• WHAT THE TASK ASKS:
Copy out the entries that come next, exactly.

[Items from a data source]
=====

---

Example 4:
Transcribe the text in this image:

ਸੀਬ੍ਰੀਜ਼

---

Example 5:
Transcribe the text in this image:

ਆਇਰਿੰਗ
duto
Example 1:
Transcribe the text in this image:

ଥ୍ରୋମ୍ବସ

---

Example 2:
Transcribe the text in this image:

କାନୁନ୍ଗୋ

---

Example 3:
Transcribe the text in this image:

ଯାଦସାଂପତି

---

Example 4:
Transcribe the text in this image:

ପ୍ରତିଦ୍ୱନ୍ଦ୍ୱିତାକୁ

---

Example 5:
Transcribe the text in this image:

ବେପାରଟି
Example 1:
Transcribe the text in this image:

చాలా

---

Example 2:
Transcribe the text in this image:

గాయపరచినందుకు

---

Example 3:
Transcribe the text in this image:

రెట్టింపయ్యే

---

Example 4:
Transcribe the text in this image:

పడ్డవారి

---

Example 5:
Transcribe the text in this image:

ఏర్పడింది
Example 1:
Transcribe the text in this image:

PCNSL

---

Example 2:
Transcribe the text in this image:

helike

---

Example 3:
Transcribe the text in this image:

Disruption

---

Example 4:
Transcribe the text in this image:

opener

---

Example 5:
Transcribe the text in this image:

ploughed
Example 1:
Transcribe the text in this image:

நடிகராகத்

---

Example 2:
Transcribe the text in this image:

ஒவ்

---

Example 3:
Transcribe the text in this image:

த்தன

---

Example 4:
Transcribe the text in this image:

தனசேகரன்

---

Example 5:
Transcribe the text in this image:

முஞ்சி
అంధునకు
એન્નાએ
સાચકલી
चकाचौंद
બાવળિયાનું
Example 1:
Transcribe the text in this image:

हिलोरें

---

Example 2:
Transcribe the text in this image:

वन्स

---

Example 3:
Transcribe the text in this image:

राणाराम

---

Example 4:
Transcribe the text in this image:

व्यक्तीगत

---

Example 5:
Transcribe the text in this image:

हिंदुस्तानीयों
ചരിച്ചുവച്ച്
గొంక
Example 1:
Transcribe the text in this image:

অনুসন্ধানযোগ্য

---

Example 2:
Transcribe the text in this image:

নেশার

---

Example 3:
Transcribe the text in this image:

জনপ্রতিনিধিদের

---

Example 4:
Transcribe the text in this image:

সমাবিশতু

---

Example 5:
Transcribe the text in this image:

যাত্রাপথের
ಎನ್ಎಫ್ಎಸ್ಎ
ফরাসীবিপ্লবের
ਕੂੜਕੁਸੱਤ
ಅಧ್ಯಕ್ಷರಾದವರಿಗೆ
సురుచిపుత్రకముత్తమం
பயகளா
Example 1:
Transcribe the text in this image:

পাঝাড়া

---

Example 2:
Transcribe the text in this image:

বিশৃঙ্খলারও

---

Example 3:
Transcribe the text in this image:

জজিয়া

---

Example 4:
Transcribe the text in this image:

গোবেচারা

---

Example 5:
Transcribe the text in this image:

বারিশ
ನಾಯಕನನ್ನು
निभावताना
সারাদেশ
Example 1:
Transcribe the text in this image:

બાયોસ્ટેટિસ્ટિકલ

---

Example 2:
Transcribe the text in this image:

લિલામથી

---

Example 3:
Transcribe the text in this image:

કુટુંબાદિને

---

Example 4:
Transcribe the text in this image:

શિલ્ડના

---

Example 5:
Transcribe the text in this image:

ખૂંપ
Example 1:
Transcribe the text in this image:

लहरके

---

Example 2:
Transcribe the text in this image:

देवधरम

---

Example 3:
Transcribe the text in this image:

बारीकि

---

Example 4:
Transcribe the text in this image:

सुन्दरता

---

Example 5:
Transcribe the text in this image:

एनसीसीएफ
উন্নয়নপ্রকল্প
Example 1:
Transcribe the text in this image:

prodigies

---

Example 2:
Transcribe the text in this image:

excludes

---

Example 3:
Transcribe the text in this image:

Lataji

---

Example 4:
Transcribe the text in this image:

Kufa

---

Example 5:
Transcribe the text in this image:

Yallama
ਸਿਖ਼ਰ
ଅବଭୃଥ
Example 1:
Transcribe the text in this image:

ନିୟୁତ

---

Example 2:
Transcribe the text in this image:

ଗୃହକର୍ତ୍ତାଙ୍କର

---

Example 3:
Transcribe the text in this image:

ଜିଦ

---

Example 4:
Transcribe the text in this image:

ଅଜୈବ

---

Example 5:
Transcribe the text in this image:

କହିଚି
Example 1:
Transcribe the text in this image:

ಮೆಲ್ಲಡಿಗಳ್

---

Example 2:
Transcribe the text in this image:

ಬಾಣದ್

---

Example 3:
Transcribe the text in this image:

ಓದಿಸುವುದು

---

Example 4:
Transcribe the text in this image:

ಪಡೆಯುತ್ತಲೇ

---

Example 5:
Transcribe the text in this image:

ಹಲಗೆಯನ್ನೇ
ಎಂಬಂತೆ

=====

• YOUR SOLUTION:
---

Example 4:
Transcribe the text in this image:

ਸੀਬ੍ਰੀਜ਼

---

Example 5:
Transcribe the text in this image:

ਆਇਰਿੰਗ
duto
Example 1:
Transcribe the text in this image:

ଥ୍ରୋମ୍ବସ

---

Example 2:
Transcribe the text in this image:

କାନୁନ୍ଗୋ

---

Example 3:
Transcribe the text in this image:

ଯାଦସାଂପତି

---

Example 4:
Transcribe the text in this image:

ପ୍ରତିଦ୍ୱନ୍ଦ୍ୱିତାକୁ

---

Example 5:
Transcribe the text in this image:

ବେପାରଟି
Example 1:
Transcribe the text in this image:

చాలా

---

Example 2:
Transcribe the text in this image:

గాయపరచినందుకు

---

Example 3:
Transcribe the text in this image:

రెట్టింపయ్యే

---

Example 4:
Transcribe the text in this image:

పడ్డవారి

---

Example 5:
Transcribe the text in this image:

ఏర్పడింది
Example 1:
Transcribe the text in this image:

PCNSL

---

Example 2:
Transcribe the text in this image:

helike

---

Example 3:
Transcribe the text in this image:

Disruption

---

Example 4:
Transcribe the text in this image:

opener

---

Example 5:
Transcribe the text in this image:

ploughed
Example 1:
Transcribe the text in this image:

நடிகராகத்

---

Example 2:
Transcribe the text in this image:

ஒவ்

---

Example 3:
Transcribe the text in this image:

த்தன

---

Example 4:
Transcribe the text in this image:

தனசேகரன்

---

Example 5:
Transcribe the text in this image:

முஞ்சி
అంధునకు
એન્નાએ
સાચકલી
चकाचौंद
બાવળિયાનું
Example 1:
Transcribe the text in this image:

हिलोरें

---

Example 2:
Transcribe the text in this image:

वन्स

---

Example 3:
Transcribe the text in this image:

राणाराम

---

Example 4:
Transcribe the text in this image:

व्यक्तीगत

---

Example 5:
Transcribe the text in this image:

हिंदुस्तानीयों
ചരിച്ചുവച്ച്
గొంక
Example 1:
Transcribe the text in this image:

অনুসন্ধানযোগ্য

---

Example 2:
Transcribe the text in this image:

নেশার

---

Example 3:
Transcribe the text in this image:

জনপ্রতিনিধিদের

---

Example 4:
Transcribe the text in this image:

সমাবিশতু

---

Example 5:
Transcribe the text in this image:

যাত্রাপথের
ಎನ್ಎಫ್ಎಸ್ಎ
ফরাসীবিপ্লবের
ਕੂੜਕੁਸੱਤ
ಅಧ್ಯಕ್ಷರಾದವರಿಗೆ
సురుచిపుత్రకముత్తమం
பயகளா
Example 1:
Transcribe the text in this image:

পাঝাড়া

---

Example 2:
Transcribe the text in this image:

বিশৃঙ্খলারও

---

Example 3:
Transcribe the text in this image:

জজিয়া

---

Example 4:
Transcribe the text in this image:

গোবেচারা

---

Example 5:
Transcribe the text in this image:

বারিশ
ನಾಯಕನನ್ನು
निभावताना
সারাদেশ
Example 1:
Transcribe the text in this image:

બાયોસ્ટેટિસ્ટિકલ

---

Example 2:
Transcribe the text in this image:

લિલામથી

---

Example 3:
Transcribe the text in this image:

કુટુંબાદિને

---

Example 4:
Transcribe the text in this image:

શિલ્ડના

---

Example 5:
Transcribe the text in this image:

ખૂંપ
Example 1:
Transcribe the text in this image:

लहरके

---

Example 2:
Transcribe the text in this image:

देवधरम

---

Example 3:
Transcribe the text in this image:

बारीकि

---

Example 4:
Transcribe the text in this image:

सुन्दरता

---

Example 5:
Transcribe the text in this image:

एनसीसीएफ
উন্নয়নপ্রকল্প
Example 1:
Transcribe the text in this image:

prodigies

---

Example 2:
Transcribe the text in this image:

excludes

---

Example 3:
Transcribe the text in this image:

Lataji

---

Example 4:
Transcribe the text in this image:

Kufa

---

Example 5:
Transcribe the text in this image:

Yallama
ਸਿਖ਼ਰ
ଅବଭୃଥ
Example 1:
Transcribe the text in this image:

ନିୟୁତ

---

Example 2:
Transcribe the text in this image:

ଗୃହକର୍ତ୍ତାଙ୍କର

---

Example 3:
Transcribe the text in this image:

ଜିଦ

---

Example 4:
Transcribe the text in this image:

ଅଜୈବ

---

Example 5:
Transcribe the text in this image:

କହିଚି
Example 1:
Transcribe the text in this image:

ಮೆಲ್ಲಡಿಗಳ್

---

Example 2:
Transcribe the text in this image:

ಬಾಣದ್

---

Example 3:
Transcribe the text in this image:

ಓದಿಸುವುದು

---

Example 4:
Transcribe the text in this image:

ಪಡೆಯುತ್ತಲೇ

---

Example 5:
Transcribe the text in this image:

ಹಲಗೆಯನ್ನೇ
ಎಂಬಂತೆ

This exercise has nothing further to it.